I do think these things would lead any religious or political zealot, or anyone who places emotion before logic, to go off their head. That’s the one thing I’ve learned over the past two years: logic before emotion. Because usually I react in illogical ways, such as the legendary story of me putting a gun in an editor’s mouth -- the only thing I can say about that is, I did hide out from getting arrested for assault and battery at the Trump Tower. That’s the one time I’ll mention his name in this interview.
How does it feel to go from anti-establishment rebel to being celebrated as an elder statesman, with Lil Uzi Vert calling you his biggest influence?
When Uzi first met me, he told me that the [Marilyn Manson shirt he was wearing] had cum on it from his own recent personal experience, and he slept in it all the time. It was worn-in; it wasn’t faux vintage. He reminds me of myself when I was first starting out. I don’t think he’s of the moment, but someone who’s going to keep getting bigger and better.
As for someone like Justin Bieber, he was wearing my shirt onstage, not in a Lil Uzi way. I ran into him in some fancy bar where a lot of celebrities -- a word that I despise -- go. I saw a little girl in a pink hoodie with blond hair, and it turns out to be Bieber. I sit down, and I say, “Hey, so you wore my shirt and everything onstage.” He was one of those touchy people that hit you when they talk, and he comes up to about dick height. Then he goes, “I made you relevant again.”
How did you respond?
I reply, “That was a great idea you had about doing [my song] ‘The Beautiful People’ at your show at Staples Center tomorrow.” And he goes, “Yeah, it was,” not knowing that I told him an idea that I had just made up. His tour manager sat down, and I asked, “What time is sound check tomorrow? What time should I be there? Because we’re going to do ‘Beautiful People.’” Obviously, when 4 p.m. rolled around the next day, I just didn’t show.
It was nice though that I didn’t have to sue his company for making the shirts that he wore with his name and my face on it. They were very much like, “We know we’re wrong here; just take as many dollars as you want.” So it was a double “fuck you,” but wouldn’t have happened if he hadn’t said, “I made you relevant again.”
Earlier this year, your father died following a lengthy illness that he mostly kept a secret until the very end. Did his dying affect the creation of Heaven Upside Down?

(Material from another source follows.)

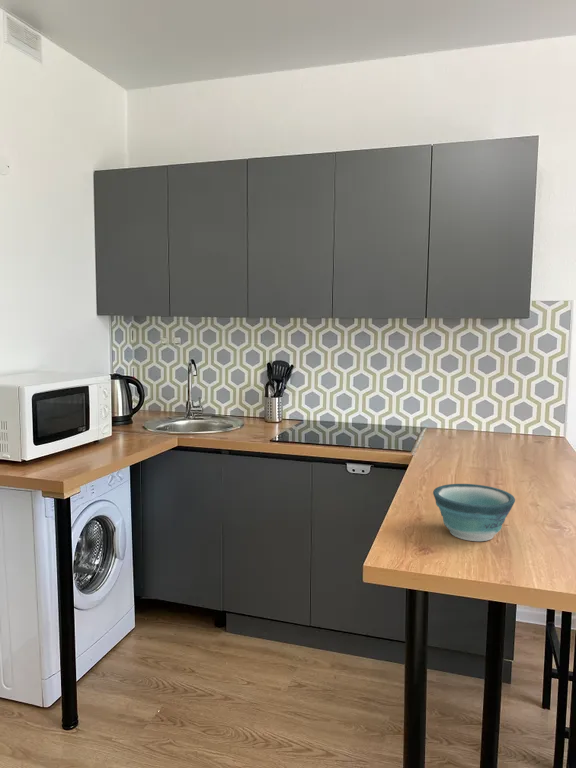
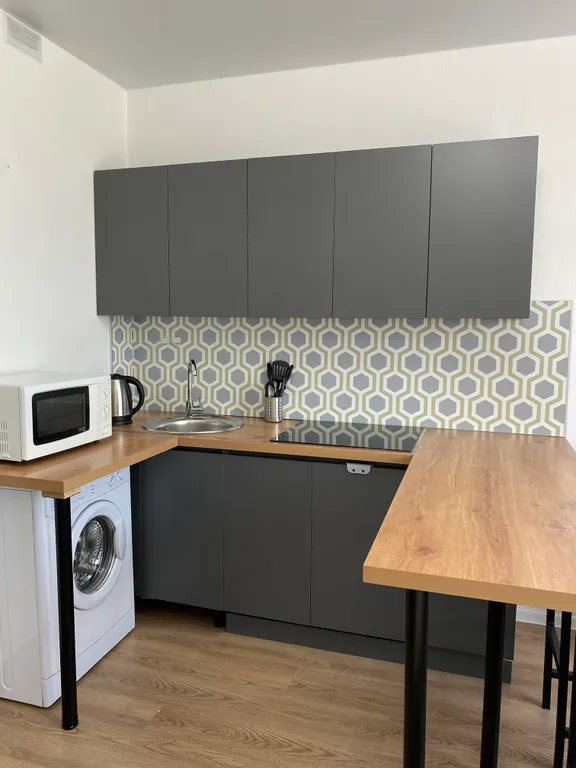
- bowl [432,483,516,542]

I had just finished “Saturnalia,” which was the one song missing that was needed to complete the record. Almost immediately after, I spoke to my cousin in Canton, Ohio, who told me that I needed to come home to see my dad. I only got the chance to say hello to him, kiss him, tell him I loved him, and a half hour later, he had a seizure and died. I had a water bottle full of vodka, and it was hard to get by; I’m all the way on my knees in the corner, kind of crying dealing with it.
Somehow, they revived him and put him in intensive care for the night, so I did what my dad would’ve wanted me to do, which is go to the strip bar with my cousin. While we’re there, the hospital calls asking for my permission about whether or not to resuscitate him [if he were to die again]. I asked if there was anything I could do tonight versus when the doctor told me to come the next morning. The nurse says, “Well, you could pray for him.” I got so pissed off that I said, “Fuck you,” and hung up.

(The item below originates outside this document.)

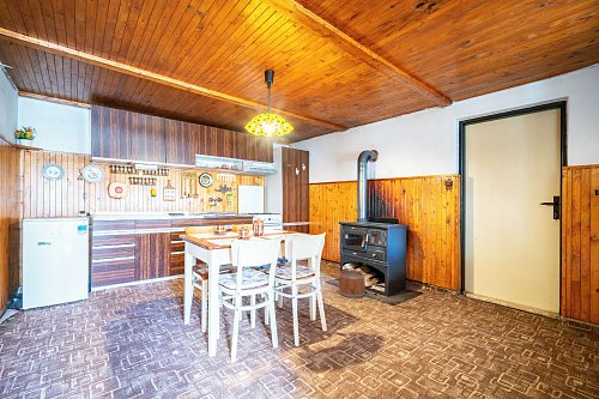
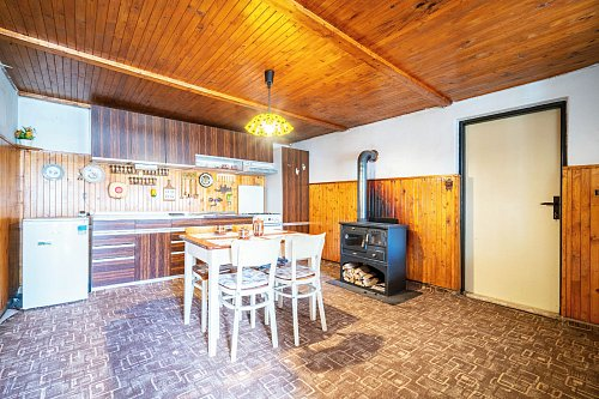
- bucket [338,268,367,300]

The next morning, I get there at 7 a.m., and it was terrible. I asked the doctor to give him a lot of morphine.
My aunt was standing next to my dad and wanted to hold his hand when he finally passed, but he had his hand on his dick, so she couldn’t. He went out like a champ. And he would want me to tell you that.
It has been almost 20 years since you released a single titled “Rock Is Dead.” What has changed for you?

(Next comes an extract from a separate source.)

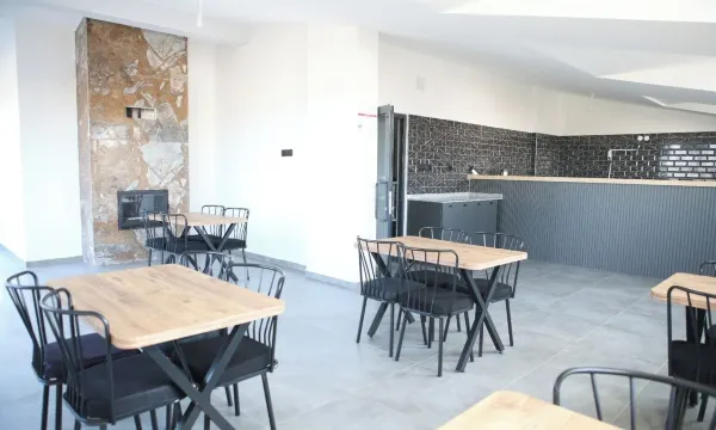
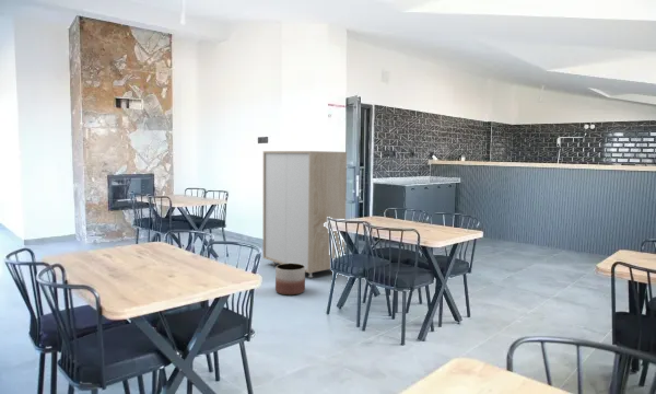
+ storage cabinet [262,150,348,279]
+ planter [274,263,306,297]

The rock’n’roll lifestyle isn’t dead -- you just have to be good at it. You’ve got to be professional if you want to be a rock star. I think there have been times in my life where I wasn’t as good as I should be. And I have to say, I want to make a comeback. This record was completely going back to my roots ... it has the fire, because I feel the same way. When people say, “What are you angry about?,” I go, “What am I not angry about?”